Fragmento seleccionado:
"""

Pinochet tiene dos apariciones en la novela, más perfilado hacia lo cómico o lo patético, tal como en general se lo ha abordado desde la ficción. ¿Será que es difícil agarrarlo desde otro lado porque nos cuesta comprender su maldad?

−No sé, yo no traté de hacer una caricatura. Es verdad que el encuadre es irónico, quizás porque la novela pretende enfocar cierta banalidad del mal. Y porque faltar el respeto es una especie de vuelta de mano que uno se puede permitir. Pero también le reconozco a Pinochet cualidades de astucia y de don de mando. Y tal vez con eso intento sugerir que este país, simbólicamente, sigue operando bajo el influjo de ese modelo de autoridad. O sea, la derecha se espantaba con las cuentas del Banco Riggs, pero sus propias conductas en otros ámbitos –y no sólo de la derecha− revelan que ese modelo de conducta se impregnó en los intersticios institucionales. Ese es el conflicto y eso es lo angustiante, más allá del individuo en cuestión.

"""

Tareas pendientes:
[A] Responde estas preguntas sobre el fragmento sobre Pinochet:
(i) ¿Cuántas apariciones tiene Pinochet en la novela?
(ii) ¿Qué cualidades le reconoce a Pinochet quien responde?
(iii) ¿Con qué cuentas de un banco se espantaba la derecha?
[B] Repite, por favor, el pasaje del fragmento sobre Pinochet que empieza en "Pinochet tiene dos" y termina en "comprender su maldad?".
[C] Prosigue el fragmento sobre Pinochet a partir de su última oración.

Registros listados:
"""

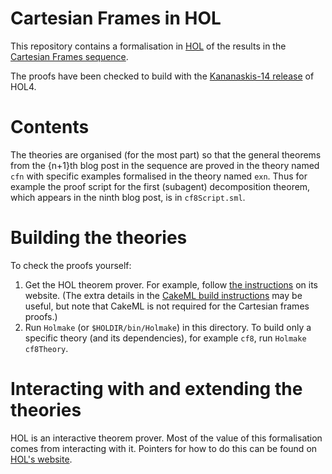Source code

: # Cartesian Frames in HOL

This repository contains a formalisation in [HOL](https://hol-theorem-prover.org) of the results in the [Cartesian Frames sequence](https://www.alignmentforum.org/s/2A7rrZ4ySx6R8mfoT).

The proofs have been checked to build with the [Kananaskis-14 release](https://github.com/HOL-Theorem-Prover/HOL/releases/tag/kananaskis-14) of HOL4.

# Contents

The theories are organised (for the most part) so that the general theorems from the {n+1}th blog post in the sequence are proved in the theory named `cfn` with specific examples formalised in the theory named `exn`.
Thus for example the proof script for the first (subagent) decomposition theorem, which appears in the ninth blog post, is in `cf8Script.sml`.

# Building the theories

To check the proofs yourself:

1. Get the HOL theorem prover.
   For example, follow [the instructions](https://hol-theorem-prover.org/#get) on its website.
   (The extra details in the [CakeML build instructions](https://github.com/CakeML/cakeml/blob/master/build-instructions.sh) may be useful, but note that CakeML is not required for the Cartesian frames proofs.)
2. Run `Holmake` (or `$HOLDIR/bin/Holmake`) in this directory.
   To build only a specific theory (and its dependencies), for example `cf8`, run `Holmake cf8Theory`.

# Interacting with and extending the theories

HOL is an interactive theorem prover.
Most of the value of this formalisation comes from interacting with it.
Pointers for how to do this can be found on [HOL's website](https://hol-theorem-prover.org/#doc).
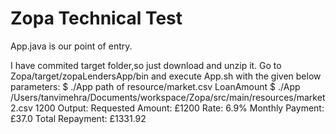 # Zopa Technical Test

App.java is our point of entry.

I have commited target folder,so just download and unzip it.
Go to Zopa/target/zopaLendersApp/bin and execute App.sh with the given below parameters:
$ ./App path of resource/market.csv LoanAmount
$ ./App /Users/tanvimehra/Documents/workspace/Zopa/src/main/resources/market2.csv 1200
   Output:
    Requested Amount: £1200
    Rate: 6.9%
    Monthly Payment: £37.0
    Total Repayment: £1331.92
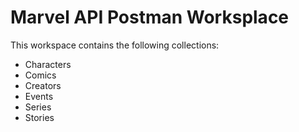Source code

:# Marvel API Postman Worksplace

This workspace contains the following collections:

* Characters
* Comics
* Creators
* Events
* Series
* Stories


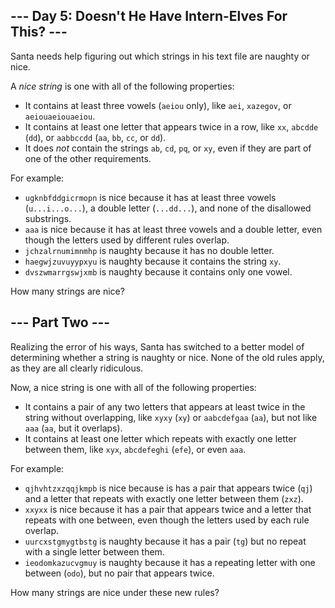 ## --- Day 5: Doesn't He Have Intern-Elves For This? ---
Santa needs help figuring out which strings in his text file are naughty or nice.

A *nice string* is one with all of the following properties:


 - It contains at least three vowels (`aeiou` only), like `aei`, `xazegov`, or `aeiouaeiouaeiou`.
 - It contains at least one letter that appears twice in a row, like `xx`, `abcdde` (`dd`), or `aabbccdd` (`aa`, `bb`, `cc`, or `dd`).
 - It does *not* contain the strings `ab`, `cd`, `pq`, or `xy`, even if they are part of one of the other requirements.

For example:


 - `ugknbfddgicrmopn` is nice because it has at least three vowels (`u...i...o...`), a double letter (`...dd...`), and none of the disallowed substrings.
 - `aaa` is nice because it has at least three vowels and a double letter, even though the letters used by different rules overlap.
 - `jchzalrnumimnmhp` is naughty because it has no double letter.
 - `haegwjzuvuyypxyu` is naughty because it contains the string `xy`.
 - `dvszwmarrgswjxmb` is naughty because it contains only one vowel.

How many strings are nice?


## --- Part Two ---
Realizing the error of his ways, Santa has switched to a better model of determining whether a string is naughty or nice.  None of the old rules apply, as they are all clearly ridiculous.

Now, a nice string is one with all of the following properties:


 - It contains a pair of any two letters that appears at least twice in the string without overlapping, like `xyxy` (`xy`) or `aabcdefgaa` (`aa`), but not like `aaa` (`aa`, but it overlaps).
 - It contains at least one letter which repeats with exactly one letter between them, like `xyx`, `abcdefeghi` (`efe`), or even `aaa`.

For example:


 - `qjhvhtzxzqqjkmpb` is nice because is has a pair that appears twice (`qj`) and a letter that repeats with exactly one letter between them (`zxz`).
 - `xxyxx` is nice because it has a pair that appears twice and a letter that repeats with one between, even though the letters used by each rule overlap.
 - `uurcxstgmygtbstg` is naughty because it has a pair (`tg`) but no repeat with a single letter between them.
 - `ieodomkazucvgmuy` is naughty because it has a repeating letter with one between (`odo`), but no pair that appears twice.

How many strings are nice under these new rules?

"""

Respuestas numeradas:
[A]
(i) Dos.
(ii) Astucia y don de mando.
(iii) Con las cuentas del Banco Riggs.

[B]
Pinochet tiene dos apariciones en la novela, más perfilado hacia lo cómico o lo patético, tal como en general se lo ha abordado desde la ficción. ¿Será que es difícil agarrarlo desde otro lado porque nos cuesta comprender su maldad?

[C]
Bob trabaja para el socio de Marco Antonio Pinochet, personaje menos grotesco que su hermano Augusto pero quizás mejor representante del aprovechamiento de la gente que pululó alrededor de la dictadura.

−Sí, hay mucha gente que sacó ventaja y usufructuó de este aparato. Y las redes no son azarosas, hay cruces familiares, militares, empresariales. Marco Antonio, su socio o el hermano de Jovino Novoa no aparecen en la novela porque se me ocurrió, son datos de la causa. Y si uno sigue la huella de ciertas empresas de transporte, de las mismas privatizaciones, lo que finalmente se trasluce en todo ese tipo de tratos es una forma de hacer, que en mi opinión tiene mucho que ver con el país que tenemos hoy.

¿Crees que el país viene de esa escuela?

−Creo que la omnipotencia que ese manto de oscuridad permitía terminó socavando cierto ethos del ser chileno. Yo heredé de mi abuelo un dicho que mi viejo siempre me decía: si los pillos supieran que ser honesto es buen negocio, serían honestos de puro pillos. Me parece que el legado ético de la dictadura pasa un poco por ahí.

También hay quienes dicen que tenemos idealizada la nobleza del Chile anterior a Pinochet.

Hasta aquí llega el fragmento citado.